Internships Take on New Meaning for Graduates and Corporations
With new college graduates facing one of the toughest job markets in years, internships are becoming one of the keys to getting hired in today’s economy. In many cases, universities consider internships so important that they are building endowments and offering stipends to fund students’ salaries, said Patrick Sullivan, associate director of experiential education at Wake Forest University.
This year, Wake Forest is giving $3,000 stipends to 51 students who have landed internships in entrepreneurial companies or non-profits. The stipends are funded through endowments and grants created specifically for this purpose.

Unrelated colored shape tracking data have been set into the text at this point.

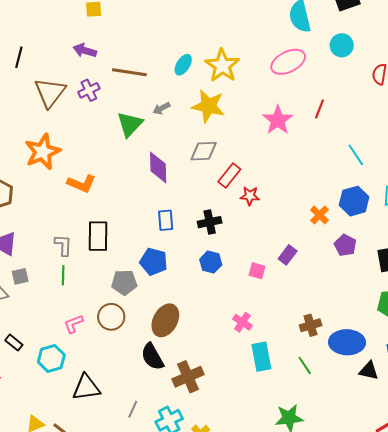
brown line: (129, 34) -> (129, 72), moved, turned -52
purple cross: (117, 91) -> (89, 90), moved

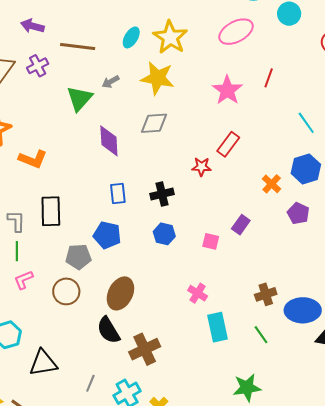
red rectangle: (229, 175) -> (228, 144), moved
pink L-shape: (73, 324) -> (24, 280), moved

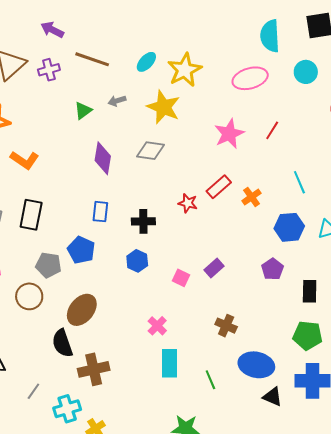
green triangle: (80, 98) -> (83, 111), size x0.7
orange cross: (272, 184) -> (252, 197), moved
brown cross: (266, 294) -> (226, 326), moved, turned 30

“Internships are taking on a whole new meaning,” Sullivan said. “From the students’ perspective, it gives them the opportunity to gain experience that is critical to getting hired in this very competitive environment,” Sullivan said. “Employers also benefit when student build skills that they can take to the full-time workplace.”
A recent study suggests that students who do internships are more likely to receive job offers after graduation. The 2010 Student Survey by the National Association of Colleges and Employers (NACE) found that new graduates who took part in an internship program are more likely to have received a job offer than their peers who opted to forego the experience.
Slightly more than 42 percent of seniors who had internship experience and applied for a job received at least one job offer. In contrast, only 30.7 percent of seniors without internship experience who applied for a job received an offer.
Seniors with internship experience were also more likely to get a higher salary with their job offers than their counterparts who did not intern, the NACE found.
All of the Wake Forest internship money been doled out through the university’s career services office and entrepreneurship center, and even graduating seniors are using the internships to make them more marketable to employers.